_THE PROBLEM_: Take the line containing "left ankle: (262, 643)" and every line below it through the end of the entries, and output them verbatim, pictures excluded.

[Structured pose outputs]

▼

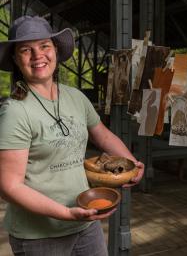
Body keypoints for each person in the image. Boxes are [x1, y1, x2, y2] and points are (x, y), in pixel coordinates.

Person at [0, 15, 144, 256]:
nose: (38, 56)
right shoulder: (15, 111)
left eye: (44, 46)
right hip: (40, 234)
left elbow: (103, 136)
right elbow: (8, 187)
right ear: (16, 59)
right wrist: (65, 213)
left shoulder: (75, 97)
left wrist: (132, 163)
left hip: (85, 223)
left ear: (55, 50)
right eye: (26, 50)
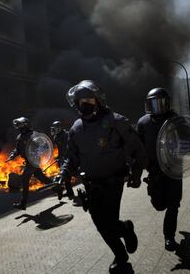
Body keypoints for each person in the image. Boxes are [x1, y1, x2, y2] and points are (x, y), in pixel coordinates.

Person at [55, 80, 148, 273]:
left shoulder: (116, 121)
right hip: (91, 185)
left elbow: (137, 149)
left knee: (109, 224)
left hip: (113, 182)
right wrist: (62, 174)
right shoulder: (76, 128)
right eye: (80, 101)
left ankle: (124, 235)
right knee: (101, 226)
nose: (85, 104)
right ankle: (122, 249)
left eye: (89, 99)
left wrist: (137, 174)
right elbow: (70, 157)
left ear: (98, 100)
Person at [137, 88, 182, 252]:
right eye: (153, 104)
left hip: (173, 167)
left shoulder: (175, 119)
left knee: (173, 204)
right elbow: (138, 147)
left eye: (161, 103)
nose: (157, 107)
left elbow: (185, 140)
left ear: (167, 103)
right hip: (154, 170)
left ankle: (169, 237)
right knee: (159, 205)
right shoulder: (143, 123)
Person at [8, 117, 53, 210]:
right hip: (29, 161)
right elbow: (18, 149)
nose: (18, 127)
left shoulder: (34, 135)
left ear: (25, 125)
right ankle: (58, 187)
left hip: (34, 161)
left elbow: (43, 146)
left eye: (20, 125)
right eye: (18, 126)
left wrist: (36, 153)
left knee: (25, 180)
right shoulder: (19, 137)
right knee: (42, 178)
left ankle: (23, 203)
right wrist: (12, 155)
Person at [50, 121, 74, 198]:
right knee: (66, 176)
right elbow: (60, 149)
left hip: (68, 157)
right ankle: (69, 192)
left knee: (67, 175)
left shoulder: (66, 135)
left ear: (59, 128)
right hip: (62, 158)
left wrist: (64, 157)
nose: (53, 130)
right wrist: (58, 157)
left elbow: (67, 148)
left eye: (55, 129)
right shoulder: (56, 137)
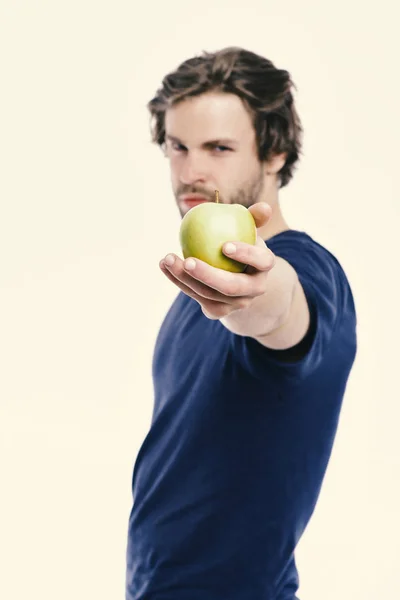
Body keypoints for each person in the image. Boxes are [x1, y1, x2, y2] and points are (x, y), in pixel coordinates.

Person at [125, 46, 357, 600]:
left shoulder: (301, 271)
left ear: (274, 152)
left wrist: (263, 295)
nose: (191, 171)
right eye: (177, 147)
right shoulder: (199, 288)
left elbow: (281, 312)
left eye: (219, 148)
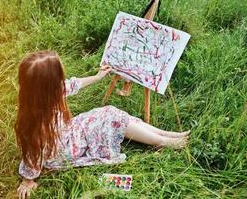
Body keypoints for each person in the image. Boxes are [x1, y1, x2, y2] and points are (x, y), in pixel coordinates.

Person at [15, 51, 190, 198]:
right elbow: (32, 154)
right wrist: (28, 179)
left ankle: (163, 134)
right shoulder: (37, 123)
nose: (63, 80)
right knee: (111, 117)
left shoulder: (46, 94)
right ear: (48, 86)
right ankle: (161, 142)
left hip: (69, 132)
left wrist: (98, 77)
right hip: (66, 149)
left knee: (109, 112)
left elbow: (74, 84)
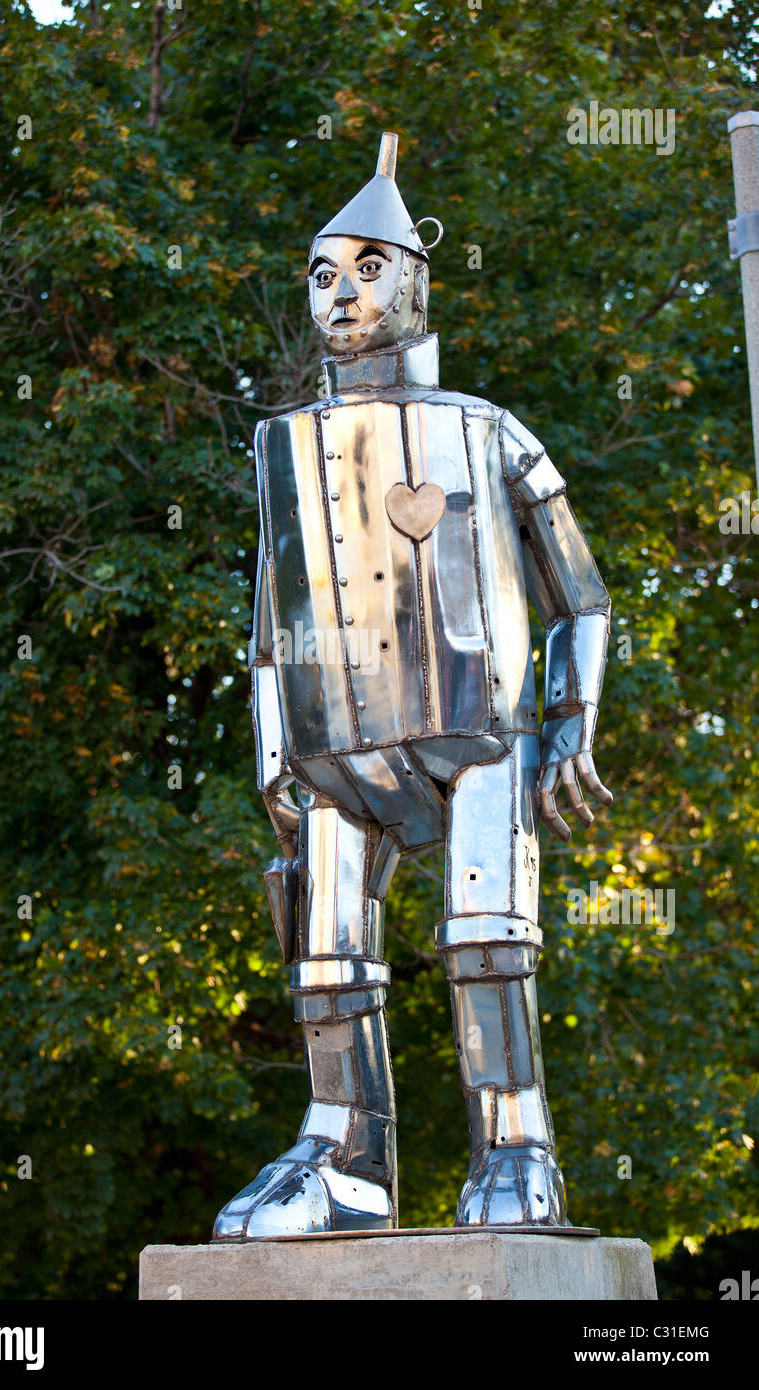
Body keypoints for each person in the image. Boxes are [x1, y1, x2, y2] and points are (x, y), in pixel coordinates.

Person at [213, 133, 612, 1240]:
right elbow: (266, 619)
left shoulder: (483, 431)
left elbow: (580, 593)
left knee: (485, 934)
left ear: (417, 278)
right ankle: (343, 1151)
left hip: (476, 731)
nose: (343, 295)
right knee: (326, 954)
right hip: (334, 748)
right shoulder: (280, 447)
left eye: (368, 268)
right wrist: (270, 757)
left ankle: (512, 1136)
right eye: (322, 275)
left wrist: (568, 721)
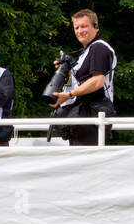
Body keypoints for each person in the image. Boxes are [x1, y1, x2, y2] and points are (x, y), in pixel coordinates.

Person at [49, 9, 117, 146]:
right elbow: (80, 81)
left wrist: (69, 94)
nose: (80, 31)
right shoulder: (87, 51)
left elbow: (97, 81)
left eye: (84, 26)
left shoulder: (99, 48)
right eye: (76, 27)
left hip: (93, 115)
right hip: (83, 116)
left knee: (88, 165)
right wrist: (65, 70)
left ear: (95, 26)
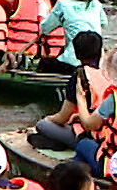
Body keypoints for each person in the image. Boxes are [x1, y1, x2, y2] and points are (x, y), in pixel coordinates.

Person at [32, 31, 109, 161]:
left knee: (42, 125)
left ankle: (60, 142)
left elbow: (62, 117)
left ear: (77, 54)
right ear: (100, 51)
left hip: (89, 134)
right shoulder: (108, 74)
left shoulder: (80, 76)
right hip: (106, 131)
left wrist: (48, 118)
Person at [42, 0, 107, 68]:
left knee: (44, 64)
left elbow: (45, 28)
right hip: (97, 59)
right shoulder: (96, 4)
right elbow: (104, 23)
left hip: (73, 60)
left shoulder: (63, 5)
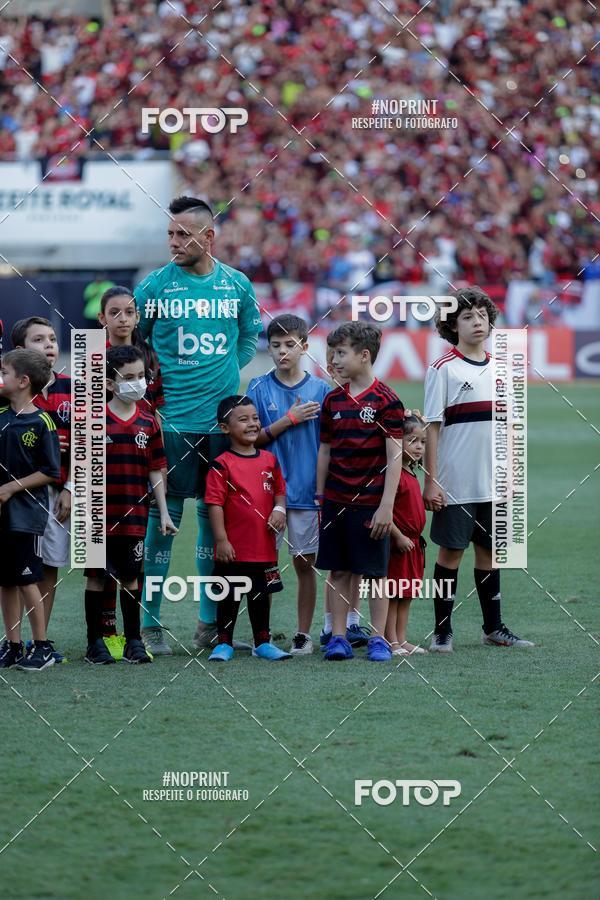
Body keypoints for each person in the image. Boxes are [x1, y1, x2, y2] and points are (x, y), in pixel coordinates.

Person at [135, 196, 263, 656]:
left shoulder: (237, 285)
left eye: (182, 234)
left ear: (209, 237)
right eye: (169, 233)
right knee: (161, 521)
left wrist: (231, 367)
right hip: (169, 424)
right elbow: (137, 343)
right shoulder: (153, 288)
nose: (173, 242)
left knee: (215, 520)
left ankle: (209, 626)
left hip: (219, 427)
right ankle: (149, 626)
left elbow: (250, 334)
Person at [423, 286, 534, 652]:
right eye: (468, 317)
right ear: (452, 326)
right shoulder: (443, 369)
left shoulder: (503, 368)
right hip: (456, 482)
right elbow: (432, 428)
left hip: (496, 481)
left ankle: (494, 628)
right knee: (450, 554)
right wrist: (432, 481)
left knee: (490, 553)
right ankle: (442, 631)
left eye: (482, 316)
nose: (477, 323)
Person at [315, 322, 405, 662]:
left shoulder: (387, 400)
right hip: (336, 500)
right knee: (339, 570)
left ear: (363, 355)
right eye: (333, 353)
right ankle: (338, 637)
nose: (333, 360)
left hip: (371, 504)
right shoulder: (333, 400)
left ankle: (380, 638)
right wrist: (319, 495)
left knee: (376, 573)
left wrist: (386, 506)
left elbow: (394, 456)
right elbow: (325, 450)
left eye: (341, 353)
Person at [82, 346, 177, 665]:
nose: (137, 384)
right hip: (95, 516)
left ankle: (134, 641)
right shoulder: (93, 419)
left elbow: (155, 468)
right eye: (129, 378)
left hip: (135, 516)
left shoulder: (149, 422)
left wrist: (162, 511)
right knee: (96, 577)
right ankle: (94, 643)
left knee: (132, 577)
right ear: (110, 383)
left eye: (141, 377)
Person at [246, 313, 329, 655]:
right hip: (265, 494)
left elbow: (328, 446)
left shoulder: (321, 390)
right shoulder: (257, 387)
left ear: (304, 347)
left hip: (306, 493)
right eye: (276, 345)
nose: (282, 352)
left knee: (303, 565)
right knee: (259, 565)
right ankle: (261, 636)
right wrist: (287, 420)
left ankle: (302, 634)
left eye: (290, 345)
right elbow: (251, 440)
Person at [97, 285, 165, 658]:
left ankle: (133, 635)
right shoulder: (92, 357)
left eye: (129, 312)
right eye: (115, 312)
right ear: (102, 318)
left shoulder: (149, 356)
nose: (123, 319)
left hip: (136, 466)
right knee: (100, 566)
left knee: (129, 561)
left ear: (138, 316)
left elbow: (153, 408)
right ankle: (105, 634)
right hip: (101, 475)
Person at [204, 395, 291, 662]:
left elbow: (280, 492)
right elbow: (215, 504)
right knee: (229, 595)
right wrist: (221, 540)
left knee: (260, 596)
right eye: (243, 420)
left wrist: (279, 510)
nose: (252, 424)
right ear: (224, 428)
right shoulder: (221, 465)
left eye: (255, 418)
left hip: (263, 548)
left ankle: (262, 643)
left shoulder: (269, 460)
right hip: (233, 550)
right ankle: (224, 643)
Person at [11, 317, 72, 662]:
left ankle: (41, 641)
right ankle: (14, 640)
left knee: (48, 566)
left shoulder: (74, 389)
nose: (49, 344)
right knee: (17, 568)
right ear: (19, 350)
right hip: (18, 494)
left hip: (57, 493)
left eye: (52, 338)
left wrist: (71, 488)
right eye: (38, 339)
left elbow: (86, 444)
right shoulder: (9, 394)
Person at [0, 349, 60, 670]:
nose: (0, 377)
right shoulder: (0, 414)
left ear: (23, 382)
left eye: (4, 372)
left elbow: (51, 471)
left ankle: (42, 646)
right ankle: (13, 645)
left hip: (27, 515)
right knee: (5, 581)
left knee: (26, 580)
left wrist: (10, 488)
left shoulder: (42, 421)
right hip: (2, 518)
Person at [384, 411, 428, 656]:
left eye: (422, 442)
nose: (419, 447)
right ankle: (390, 640)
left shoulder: (412, 471)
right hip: (398, 544)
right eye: (412, 441)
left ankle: (402, 638)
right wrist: (398, 536)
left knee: (407, 593)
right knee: (393, 593)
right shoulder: (394, 474)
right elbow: (385, 511)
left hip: (413, 546)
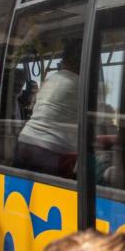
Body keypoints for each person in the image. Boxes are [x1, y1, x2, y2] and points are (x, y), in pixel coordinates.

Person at [14, 40, 80, 177]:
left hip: (25, 141)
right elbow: (99, 120)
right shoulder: (81, 83)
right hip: (50, 150)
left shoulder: (51, 79)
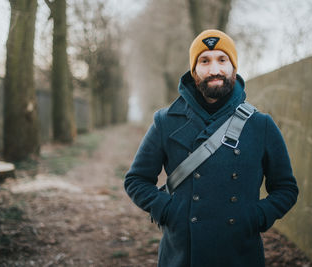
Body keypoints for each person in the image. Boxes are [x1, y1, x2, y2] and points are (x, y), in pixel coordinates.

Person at [124, 29, 298, 267]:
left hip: (240, 253)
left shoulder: (260, 125)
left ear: (233, 68)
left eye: (222, 60)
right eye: (204, 61)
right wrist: (167, 210)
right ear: (194, 70)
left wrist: (255, 217)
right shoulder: (165, 121)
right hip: (182, 255)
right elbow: (136, 180)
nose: (214, 70)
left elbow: (286, 188)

▲

_RESPONSE AREA_:
left ankle: (262, 643)
left shoulder: (269, 460)
right hip: (233, 550)
right ankle: (224, 643)
Person at [11, 317, 72, 662]:
left ankle: (41, 641)
right ankle: (14, 640)
left knee: (48, 566)
left shoulder: (74, 389)
nose: (49, 344)
right knee: (17, 568)
right ear: (19, 350)
right hip: (18, 494)
left hip: (57, 493)
left eye: (52, 338)
left wrist: (71, 488)
right eye: (38, 339)
left elbow: (86, 444)
right shoulder: (9, 394)
Person at [0, 349, 60, 670]:
nose: (0, 377)
right shoulder: (0, 414)
left ear: (23, 382)
left eye: (4, 372)
left elbow: (51, 471)
left ankle: (42, 646)
right ankle: (13, 645)
left hip: (27, 515)
right knee: (5, 581)
left knee: (26, 580)
left wrist: (10, 488)
left shoulder: (42, 421)
right hip: (2, 518)
Person at [384, 411, 428, 656]:
left eye: (422, 442)
nose: (419, 447)
right ankle: (390, 640)
left shoulder: (412, 471)
right hip: (398, 544)
right eye: (412, 441)
left ankle: (402, 638)
right wrist: (398, 536)
left knee: (407, 593)
right knee: (393, 593)
right shoulder: (394, 474)
right elbow: (385, 511)
left hip: (413, 546)
Body keypoints for each person in the image. Boxes are [x1, y1, x2, y2] and points are (x, y), in pixel coordinates.

Person at [14, 40, 80, 177]:
left hip: (25, 141)
right elbow: (99, 120)
right shoulder: (81, 83)
right hip: (50, 150)
left shoulder: (51, 79)
Body keypoints for each person in the image. Boxes are [x1, y1, x2, y2] and points are (x, y), in pixel coordinates.

Person at [124, 29, 298, 267]:
left hip: (240, 253)
left shoulder: (260, 125)
left ear: (233, 68)
left eye: (222, 60)
right eye: (204, 61)
right wrist: (167, 210)
right ear: (194, 70)
left wrist: (255, 217)
right shoulder: (165, 121)
right hip: (182, 255)
right elbow: (136, 180)
nose: (214, 70)
left elbow: (286, 188)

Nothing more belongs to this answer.